The Hearts of Age

The Hearts of Age
Directed by Orson Welles
William Vance
Written by Orson Welles
Starring Orson Welles
Virginia Nicolson
William Vance
Edgerton Paul
Blackie O'Neal
Release dates
  • 1934 (1934)
Running time
8 minutes
Country United States
Language Silent film

The Hearts of Age is an early film made by Orson Welles. The film is an eight-minute short that he co-directed with friend William Vance in 1934. The film stars Welles's first wife, Virginia Nicolson, and Welles himself. He made the film while still attending the Todd School for Boys in Woodstock, Illinois, at the age of 19.

Plot

An elderly woman sits on a bell as it rocks back and forth, while a servant in blackface pulls at a rope. A dandified gentleman appears at the top of a stairway and doffs his hat to the lady; he smiles and courts her attention. She does not respond, but the servant hangs himself. The scene changes to an darkened interior: the gentleman sits at a grand piano and plays, but something is wrong. He opens the piano's lid and finds the woman lying inside, dead. He leafs through a number of tombstone-shaped cards with different inscriptions - "Sleeping", "At Rest", "With The Lord" - and finally chooses one that says "The End".
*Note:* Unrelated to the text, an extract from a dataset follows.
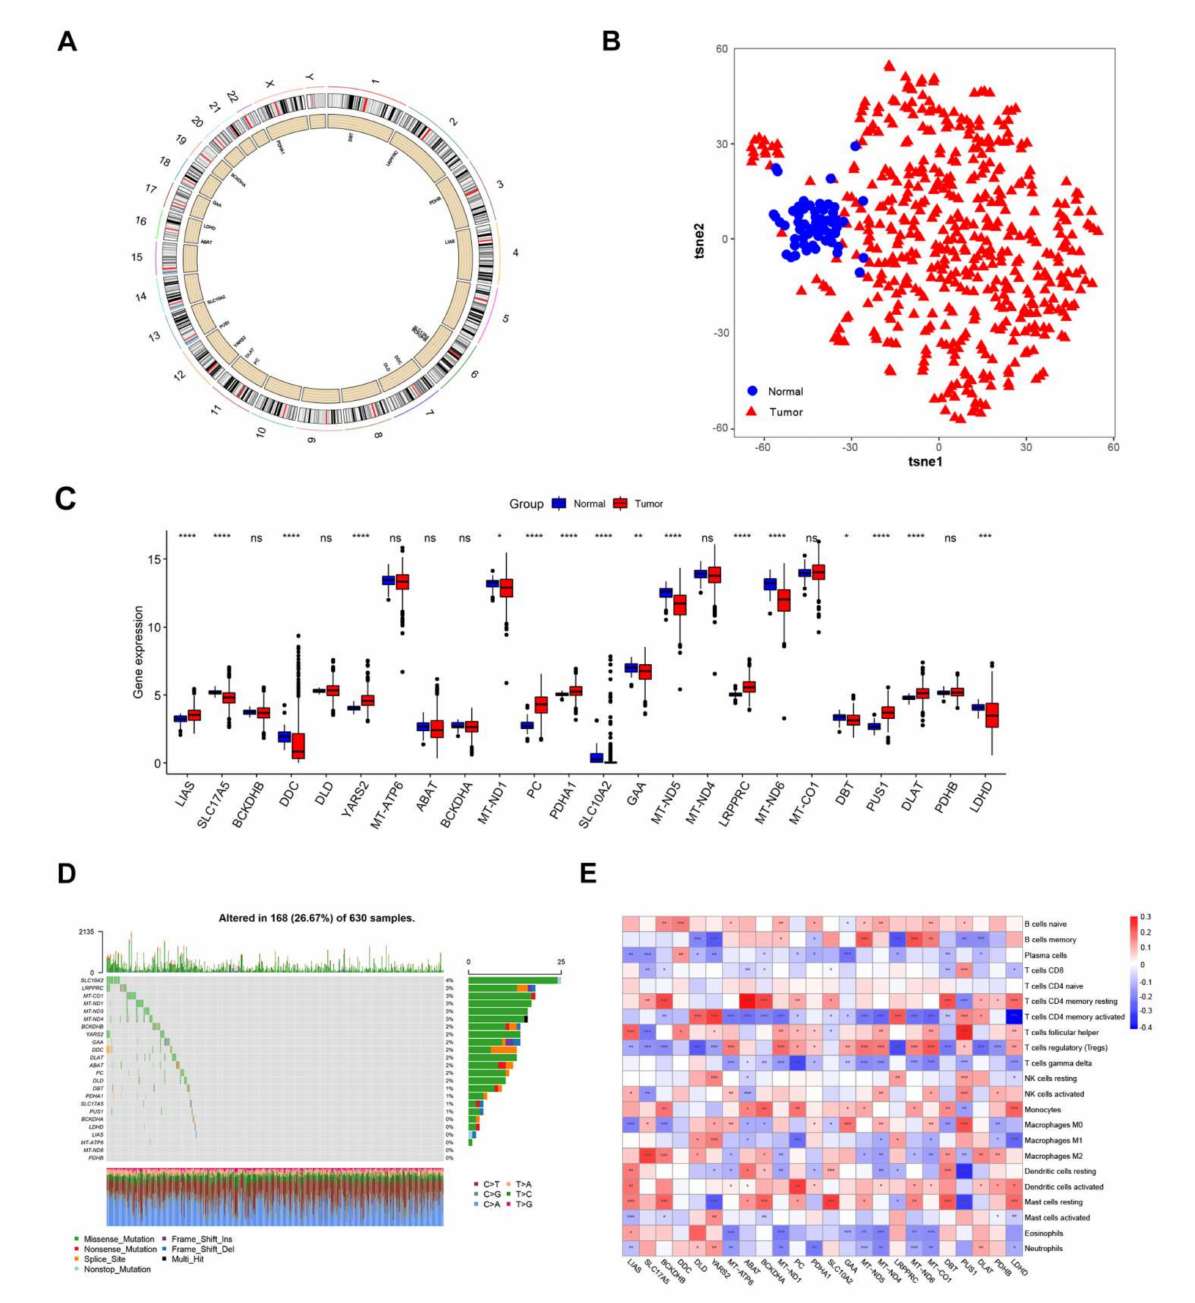
Figure 1. Genetic variation and immune infiltration of lactate metabolism-associated gene in LUAD. ( A ) The specific distribution of lactate metabolism-associated genes on chromatin demonstrated by the Circos package of R. ( B ) PCA analysis combined with TSNE verified lactate metabolism-associated genes had the ability to distinguish normal sample from tumor ones. ( C ) Most lactate metabolism- associated genes were differently expressed between the tumor and normal samples. A Wilcox test was used to compare the statistical difference between the normal and tumor samples ( p < 0.05). ( D ) The mutation rate and kinds of lactate metabolism-associated genes in LUAD. ( E ) The CNV of lactate metabolism-associated genes in LUAD. The lactate metabolism-associated gene expression correlated with immune cell infiltration in LUAD, the proportion of immune cells and the correlation with each lactate gene expression was calculated by CIBERSORT ( p < 0.05). * p < 0.05, ** p <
The film's action, such as it is, is intercut with random shots of bells, headstones, a church cross and other images, sometimes printed in negative. Many years later Welles acknowledged that the film was an imitation of the early surrealist films of Luis Bunuel and Jean Cocteau. He did not consider it a serious piece of work, and was amused at the idea of being added to his creative canon.[1]

Cast

Background

Many point to The Hearts of Age as an important precursor to Welles's first Hollywood film, Citizen Kane. Welles and Vance were college friends. The latter's only other film on record is another student short – an adaptation of Dr. Jekyll and Mr. Hyde in 1932.

Cast member Charles "Blackie" O'Neal became a screenwriter (The Seventh Victim) and the father of actor Ryan O'Neal.[2]:61[3][4]

Home media

The Hearts of Age is a home movie and no copyright was ever filed. The film is in the public domain. The once-rare film is easily seen today thanks to DVD extras and sites such as YouTube.

The film was released by Kino on the first DVD in its Avant Garde series, Avant-Garde: Experimental Cinema of the 1920s and '30s (August 2, 2005, UPC 738329040222). The DVD was produced from the film holdings of the Raymond Rohauer Collection by Bret Wood.[5]

References

  1. The Orson Welles Story", Arena, BBC TV 1982.
  2. Brady, Frank, Citizen Welles: A Biography of Orson Welles. New York: Charles Scribner's Sons, 1989 ISBN 0-385-26759-2
  3. "The Hearts of Age". Frye, Brian L., Senses of Cinema, Issue 38, February 2006. Retrieved 2014-02-18.
  4. "Charles O'Neal". Internet Movie Database. Retrieved 2014-02-18.
  5. "Avant Garde - Experimental Cinema of the 1920s & 1930s". Erickson, Glenn, DVD Talk, August 2, 2005. Retrieved 2014-02-19.